— start of Material for the task —
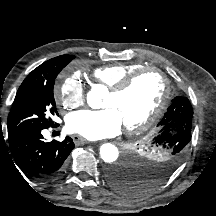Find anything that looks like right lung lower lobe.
Listing matches in <instances>:
<instances>
[{"instance_id":"obj_1","label":"right lung lower lobe","mask_w":216,"mask_h":216,"mask_svg":"<svg viewBox=\"0 0 216 216\" xmlns=\"http://www.w3.org/2000/svg\"><path fill=\"white\" fill-rule=\"evenodd\" d=\"M41 131L42 129L23 130L8 135V142L17 165L31 176L45 180L64 169L66 159L75 145L71 137H66L61 142H46Z\"/></svg>"}]
</instances>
— end of Material for the task —
What you need to do
Rewrite the rows above with every "right lung lower lobe" changed to "right lower lobe" and all else left as it is. Leave the pictures out.

Reply to the exercise
Find anything that looks like right lower lobe.
Listing matches in <instances>:
<instances>
[{"instance_id":"obj_1","label":"right lower lobe","mask_w":216,"mask_h":216,"mask_svg":"<svg viewBox=\"0 0 216 216\" xmlns=\"http://www.w3.org/2000/svg\"><path fill=\"white\" fill-rule=\"evenodd\" d=\"M41 131L42 129L23 130L8 135V142L17 165L31 176L45 180L64 169L66 159L75 145L71 137H66L61 142H46Z\"/></svg>"}]
</instances>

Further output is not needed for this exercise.